§ **EXERCISE DESCRIPTION**
Look below for the line holding "list [123, 1474, 1117, 1560]" and the line holding "Rendered at 1241 by 1754 pixels.". Transcribe exactly those lines and all lines between them, nothing more.

PROVIDED RECORDS section start

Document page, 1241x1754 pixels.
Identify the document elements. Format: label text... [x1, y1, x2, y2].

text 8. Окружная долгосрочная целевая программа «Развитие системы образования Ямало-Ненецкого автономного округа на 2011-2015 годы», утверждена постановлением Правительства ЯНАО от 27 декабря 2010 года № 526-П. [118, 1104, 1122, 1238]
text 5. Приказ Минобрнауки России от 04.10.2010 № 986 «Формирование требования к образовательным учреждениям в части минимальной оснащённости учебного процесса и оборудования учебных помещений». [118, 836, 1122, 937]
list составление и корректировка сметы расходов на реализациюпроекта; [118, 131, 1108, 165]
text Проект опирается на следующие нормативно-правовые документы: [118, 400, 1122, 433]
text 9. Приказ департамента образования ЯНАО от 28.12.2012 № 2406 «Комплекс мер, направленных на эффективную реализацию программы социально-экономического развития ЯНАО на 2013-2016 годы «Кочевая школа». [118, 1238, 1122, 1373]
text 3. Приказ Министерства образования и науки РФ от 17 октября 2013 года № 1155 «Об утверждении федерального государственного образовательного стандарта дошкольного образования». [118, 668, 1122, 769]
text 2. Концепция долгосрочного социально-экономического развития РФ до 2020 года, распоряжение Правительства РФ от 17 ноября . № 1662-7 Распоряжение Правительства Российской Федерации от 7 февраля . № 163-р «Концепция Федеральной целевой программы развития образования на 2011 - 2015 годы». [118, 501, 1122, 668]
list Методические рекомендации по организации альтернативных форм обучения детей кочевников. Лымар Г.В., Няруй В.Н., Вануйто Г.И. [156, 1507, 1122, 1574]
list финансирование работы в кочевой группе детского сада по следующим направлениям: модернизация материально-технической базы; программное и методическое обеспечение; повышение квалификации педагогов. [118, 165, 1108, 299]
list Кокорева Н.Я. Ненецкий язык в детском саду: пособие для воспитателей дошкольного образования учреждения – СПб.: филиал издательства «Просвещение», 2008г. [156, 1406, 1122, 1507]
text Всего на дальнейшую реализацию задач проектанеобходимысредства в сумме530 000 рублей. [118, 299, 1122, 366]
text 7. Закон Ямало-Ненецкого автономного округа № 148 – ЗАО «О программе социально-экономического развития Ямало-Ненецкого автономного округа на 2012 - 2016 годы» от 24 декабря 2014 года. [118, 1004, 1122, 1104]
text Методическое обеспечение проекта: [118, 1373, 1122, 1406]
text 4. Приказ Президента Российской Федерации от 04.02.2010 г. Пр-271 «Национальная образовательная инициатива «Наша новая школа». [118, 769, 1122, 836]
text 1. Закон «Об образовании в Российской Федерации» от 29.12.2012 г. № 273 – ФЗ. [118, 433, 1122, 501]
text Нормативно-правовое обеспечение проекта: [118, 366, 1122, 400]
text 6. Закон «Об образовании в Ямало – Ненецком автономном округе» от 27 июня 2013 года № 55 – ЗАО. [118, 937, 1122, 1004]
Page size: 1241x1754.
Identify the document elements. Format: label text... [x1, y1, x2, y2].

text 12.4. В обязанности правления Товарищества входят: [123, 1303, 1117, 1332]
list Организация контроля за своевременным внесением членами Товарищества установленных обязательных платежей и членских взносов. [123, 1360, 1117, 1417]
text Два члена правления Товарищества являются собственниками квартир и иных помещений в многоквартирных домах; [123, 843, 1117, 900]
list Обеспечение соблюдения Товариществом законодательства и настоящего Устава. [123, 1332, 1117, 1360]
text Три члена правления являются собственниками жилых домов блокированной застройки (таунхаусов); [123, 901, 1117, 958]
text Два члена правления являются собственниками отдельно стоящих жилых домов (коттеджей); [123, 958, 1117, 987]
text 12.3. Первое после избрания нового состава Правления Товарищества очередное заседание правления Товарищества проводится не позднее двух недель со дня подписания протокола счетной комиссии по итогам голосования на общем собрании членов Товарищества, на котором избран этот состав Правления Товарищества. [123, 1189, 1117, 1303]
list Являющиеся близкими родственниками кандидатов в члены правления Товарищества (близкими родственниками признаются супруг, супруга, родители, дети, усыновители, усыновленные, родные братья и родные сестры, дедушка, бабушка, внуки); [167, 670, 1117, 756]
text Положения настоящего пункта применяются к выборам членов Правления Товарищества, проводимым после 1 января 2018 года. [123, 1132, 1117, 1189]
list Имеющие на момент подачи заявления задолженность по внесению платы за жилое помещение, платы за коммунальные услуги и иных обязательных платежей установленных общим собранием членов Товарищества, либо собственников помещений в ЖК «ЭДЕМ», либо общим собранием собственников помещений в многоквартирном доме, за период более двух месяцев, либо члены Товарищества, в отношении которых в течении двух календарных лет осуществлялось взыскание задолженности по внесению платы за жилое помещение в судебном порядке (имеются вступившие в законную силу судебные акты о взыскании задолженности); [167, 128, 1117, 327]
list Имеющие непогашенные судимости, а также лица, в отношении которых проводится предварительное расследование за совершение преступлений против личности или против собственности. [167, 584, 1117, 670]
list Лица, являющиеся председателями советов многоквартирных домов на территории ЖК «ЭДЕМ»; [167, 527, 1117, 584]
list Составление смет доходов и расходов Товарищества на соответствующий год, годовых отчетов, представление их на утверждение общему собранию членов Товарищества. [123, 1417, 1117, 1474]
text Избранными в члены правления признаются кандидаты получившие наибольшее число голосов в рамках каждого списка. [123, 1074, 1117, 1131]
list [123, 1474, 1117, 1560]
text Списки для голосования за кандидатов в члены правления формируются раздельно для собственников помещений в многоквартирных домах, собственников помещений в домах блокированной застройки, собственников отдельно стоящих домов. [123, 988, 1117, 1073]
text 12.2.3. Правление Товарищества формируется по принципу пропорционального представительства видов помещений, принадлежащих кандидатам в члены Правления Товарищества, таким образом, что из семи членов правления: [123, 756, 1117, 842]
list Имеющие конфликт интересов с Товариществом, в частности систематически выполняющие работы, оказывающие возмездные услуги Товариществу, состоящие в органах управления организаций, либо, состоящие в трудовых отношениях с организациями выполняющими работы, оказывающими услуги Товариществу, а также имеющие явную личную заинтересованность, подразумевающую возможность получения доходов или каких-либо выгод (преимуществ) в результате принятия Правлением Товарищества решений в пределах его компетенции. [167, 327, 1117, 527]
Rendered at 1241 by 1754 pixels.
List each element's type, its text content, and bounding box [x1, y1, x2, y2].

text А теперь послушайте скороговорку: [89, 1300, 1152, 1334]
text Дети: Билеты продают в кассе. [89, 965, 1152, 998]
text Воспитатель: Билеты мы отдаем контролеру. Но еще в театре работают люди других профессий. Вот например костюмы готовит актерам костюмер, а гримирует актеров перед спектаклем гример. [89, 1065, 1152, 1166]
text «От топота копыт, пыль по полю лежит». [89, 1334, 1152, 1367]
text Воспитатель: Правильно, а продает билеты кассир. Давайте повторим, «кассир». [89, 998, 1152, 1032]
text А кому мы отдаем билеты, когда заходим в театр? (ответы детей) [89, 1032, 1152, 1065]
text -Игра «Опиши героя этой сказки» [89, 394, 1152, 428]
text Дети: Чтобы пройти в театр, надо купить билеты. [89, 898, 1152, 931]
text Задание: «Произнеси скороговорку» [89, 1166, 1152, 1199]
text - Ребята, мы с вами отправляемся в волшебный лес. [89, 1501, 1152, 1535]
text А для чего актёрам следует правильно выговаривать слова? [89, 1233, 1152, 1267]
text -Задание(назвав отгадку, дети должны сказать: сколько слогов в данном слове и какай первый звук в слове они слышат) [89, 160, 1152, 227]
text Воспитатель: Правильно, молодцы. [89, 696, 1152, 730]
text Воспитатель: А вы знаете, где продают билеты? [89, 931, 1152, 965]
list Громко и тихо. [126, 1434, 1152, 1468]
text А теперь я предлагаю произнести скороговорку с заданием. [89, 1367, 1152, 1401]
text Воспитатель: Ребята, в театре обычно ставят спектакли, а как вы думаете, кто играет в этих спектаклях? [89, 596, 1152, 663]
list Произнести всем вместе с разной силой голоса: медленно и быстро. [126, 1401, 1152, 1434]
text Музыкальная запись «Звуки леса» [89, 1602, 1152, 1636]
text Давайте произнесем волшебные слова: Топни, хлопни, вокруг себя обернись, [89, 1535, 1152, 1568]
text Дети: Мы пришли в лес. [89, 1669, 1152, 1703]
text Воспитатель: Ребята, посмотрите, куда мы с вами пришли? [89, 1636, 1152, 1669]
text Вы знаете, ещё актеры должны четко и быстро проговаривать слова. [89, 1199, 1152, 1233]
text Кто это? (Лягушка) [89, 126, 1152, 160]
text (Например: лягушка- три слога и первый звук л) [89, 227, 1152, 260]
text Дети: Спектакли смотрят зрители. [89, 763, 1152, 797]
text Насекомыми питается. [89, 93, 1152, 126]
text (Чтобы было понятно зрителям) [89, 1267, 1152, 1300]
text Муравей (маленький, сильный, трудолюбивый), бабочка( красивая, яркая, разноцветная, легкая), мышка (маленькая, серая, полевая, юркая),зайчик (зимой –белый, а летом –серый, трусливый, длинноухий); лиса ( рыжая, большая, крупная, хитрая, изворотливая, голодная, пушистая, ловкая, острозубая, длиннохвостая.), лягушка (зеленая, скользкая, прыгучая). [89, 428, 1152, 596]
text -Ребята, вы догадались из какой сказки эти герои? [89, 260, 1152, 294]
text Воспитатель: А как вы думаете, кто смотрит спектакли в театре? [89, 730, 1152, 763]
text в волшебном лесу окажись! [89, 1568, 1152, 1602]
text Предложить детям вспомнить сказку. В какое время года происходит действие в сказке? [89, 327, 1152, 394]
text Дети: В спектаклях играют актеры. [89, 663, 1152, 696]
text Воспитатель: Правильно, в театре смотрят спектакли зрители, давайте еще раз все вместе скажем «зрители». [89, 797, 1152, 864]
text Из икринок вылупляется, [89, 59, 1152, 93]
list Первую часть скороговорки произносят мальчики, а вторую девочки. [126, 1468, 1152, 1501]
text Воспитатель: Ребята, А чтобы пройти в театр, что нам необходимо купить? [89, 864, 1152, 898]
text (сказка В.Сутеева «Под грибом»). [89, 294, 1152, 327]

PROVIDED RECORDS section end

§ **WRITTEN SOLUTION**
list [123, 1474, 1117, 1560]
text Списки для голосования за кандидатов в члены правления формируются раздельно для собственников помещений в многоквартирных домах, собственников помещений в домах блокированной застройки, собственников отдельно стоящих домов. [123, 988, 1117, 1073]
text 12.2.3. Правление Товарищества формируется по принципу пропорционального представительства видов помещений, принадлежащих кандидатам в члены Правления Товарищества, таким образом, что из семи членов правления: [123, 756, 1117, 842]
list Имеющие конфликт интересов с Товариществом, в частности систематически выполняющие работы, оказывающие возмездные услуги Товариществу, состоящие в органах управления организаций, либо, состоящие в трудовых отношениях с организациями выполняющими работы, оказывающими услуги Товариществу, а также имеющие явную личную заинтересованность, подразумевающую возможность получения доходов или каких-либо выгод (преимуществ) в результате принятия Правлением Товарищества решений в пределах его компетенции. [167, 327, 1117, 527]
Rendered at 1241 by 1754 pixels.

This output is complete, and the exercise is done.